18. La sortie du lit

Tellement remué, de tout bords tout côté, je me sens comme la baratte avant d’engendrer le beurre. La passion s’évade des pores de ma peau trop vite pour que je n’en puisse savourer la douceur. Bien trop rapide pour que j’en témoigne de la vigueur. Il ne me reste que de feint souvenirs à rapporter pour que nuls n’en retienne que dalle.

De toute cette tension, qui pourrais supporter les ponts de nos deux âmes il ne reste plus que peu de ces câbles, pâles survivants d’une fusion presque parfaite. De cet amalgame est né beaucoup plus que des figures de styles, une trame de sensualité qui pourrait couper jusqu’au canevas qui la soutenait. Ensuite ne survit que quelques pronoms, une grappe de confusion et quelques subordonnées qui se groupent pour mieux se protéger.

Ma nuit, je la partage avec vous madame, comme l’ombre d’un arbre qui me protégerait d’un soleil saharien. Je vous l’offre innocemment, sans me douter du festin que vous en ferai.
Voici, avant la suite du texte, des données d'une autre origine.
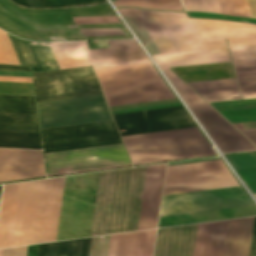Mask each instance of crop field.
Listing matches in <instances>:
<instances>
[{"mask_svg":"<svg viewBox=\"0 0 256 256\" xmlns=\"http://www.w3.org/2000/svg\"><path fill=\"white\" fill-rule=\"evenodd\" d=\"M64 180L3 185L0 248L55 241Z\"/></svg>","mask_w":256,"mask_h":256,"instance_id":"crop-field-1","label":"crop field"},{"mask_svg":"<svg viewBox=\"0 0 256 256\" xmlns=\"http://www.w3.org/2000/svg\"><path fill=\"white\" fill-rule=\"evenodd\" d=\"M180 53L155 55L161 70L231 62L225 38L256 37V25L188 19L186 13L156 11Z\"/></svg>","mask_w":256,"mask_h":256,"instance_id":"crop-field-2","label":"crop field"},{"mask_svg":"<svg viewBox=\"0 0 256 256\" xmlns=\"http://www.w3.org/2000/svg\"><path fill=\"white\" fill-rule=\"evenodd\" d=\"M145 170L100 173L90 237L137 230Z\"/></svg>","mask_w":256,"mask_h":256,"instance_id":"crop-field-3","label":"crop field"},{"mask_svg":"<svg viewBox=\"0 0 256 256\" xmlns=\"http://www.w3.org/2000/svg\"><path fill=\"white\" fill-rule=\"evenodd\" d=\"M92 67L109 107L175 98L149 59Z\"/></svg>","mask_w":256,"mask_h":256,"instance_id":"crop-field-4","label":"crop field"},{"mask_svg":"<svg viewBox=\"0 0 256 256\" xmlns=\"http://www.w3.org/2000/svg\"><path fill=\"white\" fill-rule=\"evenodd\" d=\"M121 138L134 166L216 155L197 128Z\"/></svg>","mask_w":256,"mask_h":256,"instance_id":"crop-field-5","label":"crop field"},{"mask_svg":"<svg viewBox=\"0 0 256 256\" xmlns=\"http://www.w3.org/2000/svg\"><path fill=\"white\" fill-rule=\"evenodd\" d=\"M0 27L25 39L84 40L67 9L27 10L0 0Z\"/></svg>","mask_w":256,"mask_h":256,"instance_id":"crop-field-6","label":"crop field"},{"mask_svg":"<svg viewBox=\"0 0 256 256\" xmlns=\"http://www.w3.org/2000/svg\"><path fill=\"white\" fill-rule=\"evenodd\" d=\"M163 72L222 153L256 150L251 142L250 144L171 70Z\"/></svg>","mask_w":256,"mask_h":256,"instance_id":"crop-field-7","label":"crop field"},{"mask_svg":"<svg viewBox=\"0 0 256 256\" xmlns=\"http://www.w3.org/2000/svg\"><path fill=\"white\" fill-rule=\"evenodd\" d=\"M221 160L167 167L163 196L236 187Z\"/></svg>","mask_w":256,"mask_h":256,"instance_id":"crop-field-8","label":"crop field"},{"mask_svg":"<svg viewBox=\"0 0 256 256\" xmlns=\"http://www.w3.org/2000/svg\"><path fill=\"white\" fill-rule=\"evenodd\" d=\"M36 102L102 94L90 67L33 74Z\"/></svg>","mask_w":256,"mask_h":256,"instance_id":"crop-field-9","label":"crop field"},{"mask_svg":"<svg viewBox=\"0 0 256 256\" xmlns=\"http://www.w3.org/2000/svg\"><path fill=\"white\" fill-rule=\"evenodd\" d=\"M41 129L112 120L102 95L37 104Z\"/></svg>","mask_w":256,"mask_h":256,"instance_id":"crop-field-10","label":"crop field"},{"mask_svg":"<svg viewBox=\"0 0 256 256\" xmlns=\"http://www.w3.org/2000/svg\"><path fill=\"white\" fill-rule=\"evenodd\" d=\"M46 158L49 174L57 172V174L47 175V177L131 166L127 165L72 173H65L64 169H60L65 168L66 172H70L130 164L122 144L48 153L46 154ZM55 169L60 170H56L55 172Z\"/></svg>","mask_w":256,"mask_h":256,"instance_id":"crop-field-11","label":"crop field"},{"mask_svg":"<svg viewBox=\"0 0 256 256\" xmlns=\"http://www.w3.org/2000/svg\"><path fill=\"white\" fill-rule=\"evenodd\" d=\"M251 205L240 187L166 196L162 199L160 217Z\"/></svg>","mask_w":256,"mask_h":256,"instance_id":"crop-field-12","label":"crop field"},{"mask_svg":"<svg viewBox=\"0 0 256 256\" xmlns=\"http://www.w3.org/2000/svg\"><path fill=\"white\" fill-rule=\"evenodd\" d=\"M120 136L195 127L182 106L112 115Z\"/></svg>","mask_w":256,"mask_h":256,"instance_id":"crop-field-13","label":"crop field"},{"mask_svg":"<svg viewBox=\"0 0 256 256\" xmlns=\"http://www.w3.org/2000/svg\"><path fill=\"white\" fill-rule=\"evenodd\" d=\"M44 150L121 140L112 121L41 130Z\"/></svg>","mask_w":256,"mask_h":256,"instance_id":"crop-field-14","label":"crop field"},{"mask_svg":"<svg viewBox=\"0 0 256 256\" xmlns=\"http://www.w3.org/2000/svg\"><path fill=\"white\" fill-rule=\"evenodd\" d=\"M0 131L39 133L34 96L0 95Z\"/></svg>","mask_w":256,"mask_h":256,"instance_id":"crop-field-15","label":"crop field"},{"mask_svg":"<svg viewBox=\"0 0 256 256\" xmlns=\"http://www.w3.org/2000/svg\"><path fill=\"white\" fill-rule=\"evenodd\" d=\"M41 156L40 152L0 150V165L37 161L41 160ZM43 176H45L43 161L0 166V182Z\"/></svg>","mask_w":256,"mask_h":256,"instance_id":"crop-field-16","label":"crop field"},{"mask_svg":"<svg viewBox=\"0 0 256 256\" xmlns=\"http://www.w3.org/2000/svg\"><path fill=\"white\" fill-rule=\"evenodd\" d=\"M164 168L147 167L138 230L156 228Z\"/></svg>","mask_w":256,"mask_h":256,"instance_id":"crop-field-17","label":"crop field"},{"mask_svg":"<svg viewBox=\"0 0 256 256\" xmlns=\"http://www.w3.org/2000/svg\"><path fill=\"white\" fill-rule=\"evenodd\" d=\"M197 225L158 230L154 256H193Z\"/></svg>","mask_w":256,"mask_h":256,"instance_id":"crop-field-18","label":"crop field"},{"mask_svg":"<svg viewBox=\"0 0 256 256\" xmlns=\"http://www.w3.org/2000/svg\"><path fill=\"white\" fill-rule=\"evenodd\" d=\"M156 230L134 233L131 256H152ZM132 233L110 236L107 256H129Z\"/></svg>","mask_w":256,"mask_h":256,"instance_id":"crop-field-19","label":"crop field"},{"mask_svg":"<svg viewBox=\"0 0 256 256\" xmlns=\"http://www.w3.org/2000/svg\"><path fill=\"white\" fill-rule=\"evenodd\" d=\"M248 216H256L255 206L187 214V215H179V216H171V217H163V218H160L159 220L158 228L209 222V221H217V220H225V219H232V218H240V217H248Z\"/></svg>","mask_w":256,"mask_h":256,"instance_id":"crop-field-20","label":"crop field"},{"mask_svg":"<svg viewBox=\"0 0 256 256\" xmlns=\"http://www.w3.org/2000/svg\"><path fill=\"white\" fill-rule=\"evenodd\" d=\"M253 220L228 221L223 256H249Z\"/></svg>","mask_w":256,"mask_h":256,"instance_id":"crop-field-21","label":"crop field"},{"mask_svg":"<svg viewBox=\"0 0 256 256\" xmlns=\"http://www.w3.org/2000/svg\"><path fill=\"white\" fill-rule=\"evenodd\" d=\"M227 221L198 225L194 256H222Z\"/></svg>","mask_w":256,"mask_h":256,"instance_id":"crop-field-22","label":"crop field"},{"mask_svg":"<svg viewBox=\"0 0 256 256\" xmlns=\"http://www.w3.org/2000/svg\"><path fill=\"white\" fill-rule=\"evenodd\" d=\"M160 54L178 52L155 11L135 9Z\"/></svg>","mask_w":256,"mask_h":256,"instance_id":"crop-field-23","label":"crop field"},{"mask_svg":"<svg viewBox=\"0 0 256 256\" xmlns=\"http://www.w3.org/2000/svg\"><path fill=\"white\" fill-rule=\"evenodd\" d=\"M188 85L209 102L240 99L235 79Z\"/></svg>","mask_w":256,"mask_h":256,"instance_id":"crop-field-24","label":"crop field"},{"mask_svg":"<svg viewBox=\"0 0 256 256\" xmlns=\"http://www.w3.org/2000/svg\"><path fill=\"white\" fill-rule=\"evenodd\" d=\"M90 238L39 245L38 256H88Z\"/></svg>","mask_w":256,"mask_h":256,"instance_id":"crop-field-25","label":"crop field"},{"mask_svg":"<svg viewBox=\"0 0 256 256\" xmlns=\"http://www.w3.org/2000/svg\"><path fill=\"white\" fill-rule=\"evenodd\" d=\"M227 40L235 68L256 66V38Z\"/></svg>","mask_w":256,"mask_h":256,"instance_id":"crop-field-26","label":"crop field"},{"mask_svg":"<svg viewBox=\"0 0 256 256\" xmlns=\"http://www.w3.org/2000/svg\"><path fill=\"white\" fill-rule=\"evenodd\" d=\"M14 3L32 9L80 7L103 3L105 0H12Z\"/></svg>","mask_w":256,"mask_h":256,"instance_id":"crop-field-27","label":"crop field"},{"mask_svg":"<svg viewBox=\"0 0 256 256\" xmlns=\"http://www.w3.org/2000/svg\"><path fill=\"white\" fill-rule=\"evenodd\" d=\"M0 147L41 149L39 134L0 132Z\"/></svg>","mask_w":256,"mask_h":256,"instance_id":"crop-field-28","label":"crop field"},{"mask_svg":"<svg viewBox=\"0 0 256 256\" xmlns=\"http://www.w3.org/2000/svg\"><path fill=\"white\" fill-rule=\"evenodd\" d=\"M113 3L116 7H140L184 11L179 0H116Z\"/></svg>","mask_w":256,"mask_h":256,"instance_id":"crop-field-29","label":"crop field"},{"mask_svg":"<svg viewBox=\"0 0 256 256\" xmlns=\"http://www.w3.org/2000/svg\"><path fill=\"white\" fill-rule=\"evenodd\" d=\"M242 98H256V67L235 69Z\"/></svg>","mask_w":256,"mask_h":256,"instance_id":"crop-field-30","label":"crop field"},{"mask_svg":"<svg viewBox=\"0 0 256 256\" xmlns=\"http://www.w3.org/2000/svg\"><path fill=\"white\" fill-rule=\"evenodd\" d=\"M29 43L43 72L60 70L48 43Z\"/></svg>","mask_w":256,"mask_h":256,"instance_id":"crop-field-31","label":"crop field"},{"mask_svg":"<svg viewBox=\"0 0 256 256\" xmlns=\"http://www.w3.org/2000/svg\"><path fill=\"white\" fill-rule=\"evenodd\" d=\"M7 35L10 39V42L13 46V49L17 55L20 64L40 68L29 43L8 33Z\"/></svg>","mask_w":256,"mask_h":256,"instance_id":"crop-field-32","label":"crop field"},{"mask_svg":"<svg viewBox=\"0 0 256 256\" xmlns=\"http://www.w3.org/2000/svg\"><path fill=\"white\" fill-rule=\"evenodd\" d=\"M150 55L159 54L138 17H124Z\"/></svg>","mask_w":256,"mask_h":256,"instance_id":"crop-field-33","label":"crop field"},{"mask_svg":"<svg viewBox=\"0 0 256 256\" xmlns=\"http://www.w3.org/2000/svg\"><path fill=\"white\" fill-rule=\"evenodd\" d=\"M187 12L219 13L218 0H181Z\"/></svg>","mask_w":256,"mask_h":256,"instance_id":"crop-field-34","label":"crop field"},{"mask_svg":"<svg viewBox=\"0 0 256 256\" xmlns=\"http://www.w3.org/2000/svg\"><path fill=\"white\" fill-rule=\"evenodd\" d=\"M223 15L250 17L245 0H219Z\"/></svg>","mask_w":256,"mask_h":256,"instance_id":"crop-field-35","label":"crop field"},{"mask_svg":"<svg viewBox=\"0 0 256 256\" xmlns=\"http://www.w3.org/2000/svg\"><path fill=\"white\" fill-rule=\"evenodd\" d=\"M72 17L116 16L109 5L68 9Z\"/></svg>","mask_w":256,"mask_h":256,"instance_id":"crop-field-36","label":"crop field"},{"mask_svg":"<svg viewBox=\"0 0 256 256\" xmlns=\"http://www.w3.org/2000/svg\"><path fill=\"white\" fill-rule=\"evenodd\" d=\"M234 170L256 168V153L225 156Z\"/></svg>","mask_w":256,"mask_h":256,"instance_id":"crop-field-37","label":"crop field"},{"mask_svg":"<svg viewBox=\"0 0 256 256\" xmlns=\"http://www.w3.org/2000/svg\"><path fill=\"white\" fill-rule=\"evenodd\" d=\"M109 236L91 238L89 256H106Z\"/></svg>","mask_w":256,"mask_h":256,"instance_id":"crop-field-38","label":"crop field"},{"mask_svg":"<svg viewBox=\"0 0 256 256\" xmlns=\"http://www.w3.org/2000/svg\"><path fill=\"white\" fill-rule=\"evenodd\" d=\"M176 103H178L177 99H173V100H165V101L150 102V103H143V104L112 107L109 109L111 112H114V111L130 110V109L153 107V106H160V105L176 104Z\"/></svg>","mask_w":256,"mask_h":256,"instance_id":"crop-field-39","label":"crop field"},{"mask_svg":"<svg viewBox=\"0 0 256 256\" xmlns=\"http://www.w3.org/2000/svg\"><path fill=\"white\" fill-rule=\"evenodd\" d=\"M77 24L121 23L117 17L74 18Z\"/></svg>","mask_w":256,"mask_h":256,"instance_id":"crop-field-40","label":"crop field"},{"mask_svg":"<svg viewBox=\"0 0 256 256\" xmlns=\"http://www.w3.org/2000/svg\"><path fill=\"white\" fill-rule=\"evenodd\" d=\"M237 129H239L249 140H251L256 145V123H246L243 124L245 129L252 130H244L241 124L234 125Z\"/></svg>","mask_w":256,"mask_h":256,"instance_id":"crop-field-41","label":"crop field"},{"mask_svg":"<svg viewBox=\"0 0 256 256\" xmlns=\"http://www.w3.org/2000/svg\"><path fill=\"white\" fill-rule=\"evenodd\" d=\"M26 249H27V246L6 249L3 252V256H26Z\"/></svg>","mask_w":256,"mask_h":256,"instance_id":"crop-field-42","label":"crop field"},{"mask_svg":"<svg viewBox=\"0 0 256 256\" xmlns=\"http://www.w3.org/2000/svg\"><path fill=\"white\" fill-rule=\"evenodd\" d=\"M119 143H122V142L118 141V142H110V143H102V144H95V145L71 147V148H64V149L48 150V151H44V153L55 152V151H63V150H71V149H79V148H87V147H95V146H103V145H111V144H119Z\"/></svg>","mask_w":256,"mask_h":256,"instance_id":"crop-field-43","label":"crop field"},{"mask_svg":"<svg viewBox=\"0 0 256 256\" xmlns=\"http://www.w3.org/2000/svg\"><path fill=\"white\" fill-rule=\"evenodd\" d=\"M0 81L32 83L31 78H20V77H0Z\"/></svg>","mask_w":256,"mask_h":256,"instance_id":"crop-field-44","label":"crop field"},{"mask_svg":"<svg viewBox=\"0 0 256 256\" xmlns=\"http://www.w3.org/2000/svg\"><path fill=\"white\" fill-rule=\"evenodd\" d=\"M250 256H256V217H255V220H254Z\"/></svg>","mask_w":256,"mask_h":256,"instance_id":"crop-field-45","label":"crop field"},{"mask_svg":"<svg viewBox=\"0 0 256 256\" xmlns=\"http://www.w3.org/2000/svg\"><path fill=\"white\" fill-rule=\"evenodd\" d=\"M0 70L30 71V67H25V66H12V65H0Z\"/></svg>","mask_w":256,"mask_h":256,"instance_id":"crop-field-46","label":"crop field"},{"mask_svg":"<svg viewBox=\"0 0 256 256\" xmlns=\"http://www.w3.org/2000/svg\"><path fill=\"white\" fill-rule=\"evenodd\" d=\"M247 4L250 10L252 18H256V0H247Z\"/></svg>","mask_w":256,"mask_h":256,"instance_id":"crop-field-47","label":"crop field"},{"mask_svg":"<svg viewBox=\"0 0 256 256\" xmlns=\"http://www.w3.org/2000/svg\"><path fill=\"white\" fill-rule=\"evenodd\" d=\"M122 16H137L134 9H118Z\"/></svg>","mask_w":256,"mask_h":256,"instance_id":"crop-field-48","label":"crop field"},{"mask_svg":"<svg viewBox=\"0 0 256 256\" xmlns=\"http://www.w3.org/2000/svg\"><path fill=\"white\" fill-rule=\"evenodd\" d=\"M38 245L28 246L27 256H37Z\"/></svg>","mask_w":256,"mask_h":256,"instance_id":"crop-field-49","label":"crop field"},{"mask_svg":"<svg viewBox=\"0 0 256 256\" xmlns=\"http://www.w3.org/2000/svg\"><path fill=\"white\" fill-rule=\"evenodd\" d=\"M220 158H213V159H205V160H197V161H189V162H181V163H173V164H167V166L170 165H178V164H186V163H193V162H201V161H209V160H217Z\"/></svg>","mask_w":256,"mask_h":256,"instance_id":"crop-field-50","label":"crop field"},{"mask_svg":"<svg viewBox=\"0 0 256 256\" xmlns=\"http://www.w3.org/2000/svg\"><path fill=\"white\" fill-rule=\"evenodd\" d=\"M2 252H3V250H0V256H2Z\"/></svg>","mask_w":256,"mask_h":256,"instance_id":"crop-field-51","label":"crop field"},{"mask_svg":"<svg viewBox=\"0 0 256 256\" xmlns=\"http://www.w3.org/2000/svg\"><path fill=\"white\" fill-rule=\"evenodd\" d=\"M256 197V195H254Z\"/></svg>","mask_w":256,"mask_h":256,"instance_id":"crop-field-52","label":"crop field"},{"mask_svg":"<svg viewBox=\"0 0 256 256\" xmlns=\"http://www.w3.org/2000/svg\"><path fill=\"white\" fill-rule=\"evenodd\" d=\"M0 189H1V186H0Z\"/></svg>","mask_w":256,"mask_h":256,"instance_id":"crop-field-53","label":"crop field"}]
</instances>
Sans anticiper que ce sera sans scrupule que vous me dépouillerez de mes rêves, que vous vous préparez à me déshabiller de mes innocents songes, maîtres de céans des nuits qui me tiennent compagnie.

Je vous en veux, madame, de venir polluer mes rêves de votre réalité empoisonnée.
– Ouais, bien je crois que je n’ai plus rien à gagner à rester ici, murmurais-je rien que pour moi.

Lentement, sans rien agiter dans la noirceur qui frôle mes angles nu, je m’extirpe du couvert de ce lit, sans remuer l’ensemble au repos.

Sans permettre à la nuit de commenter mes déplacements, je retrace le chemin de mes vêtements. Inconsciemment, j’ai imité le petit Poucet, semant des balises tout au long de mon chemin. Le chemin du retour semble calme. Je n’ai aucune idée que quelqu’un veut m’égarer dans un dédale d’émotions et de passions pour que je n’y puisse plus jamais retrouver mon chemin.

Debout, sans ébruiter la nouvelle de mon départ imminent, revêt doucement ma chemise, regardant l’image tendre d’une enfant endormie. La naïveté émanant de ce visage de jeune femme embue mes yeux de remords qui pourtant sonne faux à mes oreilles.

– C’est elle qui devrait avoir des remords, dis-je.

L’a-t-elle entendue, est-ce un simple hasard, en est-il qu’un léger soubresaut ébranle sa frêle chambre de femme, m’emplissant aussitôt d’une angoisse sourde. Figé dans la chambre noyée d’ombre, j’observe son corps maintenant immobile.

Avec un empressement à peine perceptible je finit ma tâche de vêtement et sort de la pièce silencieusement, comme lorsqu’on quitte le chevet du malade qui s’est à peine endormi. Je ne sais si le faible démenti du silence que j’entends est son appel endormi ou quelqu’autre dérangement de la nuit. De toute manière, sa source ne m’importe peu alors que j’enjambe le seuil de sa porte, me soustrayant à sa réalité, présente ou future.

Au dehors, une faible neige viens faire mentir le paysage et lui donner un tout autre visage, à mes yeux. Ces fins cristaux qui piquent l’équipe de mes yeux arrivent à peine à désorienter mes pas. Moins que les étonnements de cette nuit, ils déstabilisent mon rythme et jettent la confusion dans mon orientation.

Cette nuit, j’ai poussé à vif les joints d’une relation sans pour autant qu’elle devienne ce que je désirais d’elle. Les débris de cette union vont dès maintenant peupler les souvenirs de mes nuits sans mouvement. Parce qu’elles seront autant de manques le long d’une vie qui n’espère que réussir.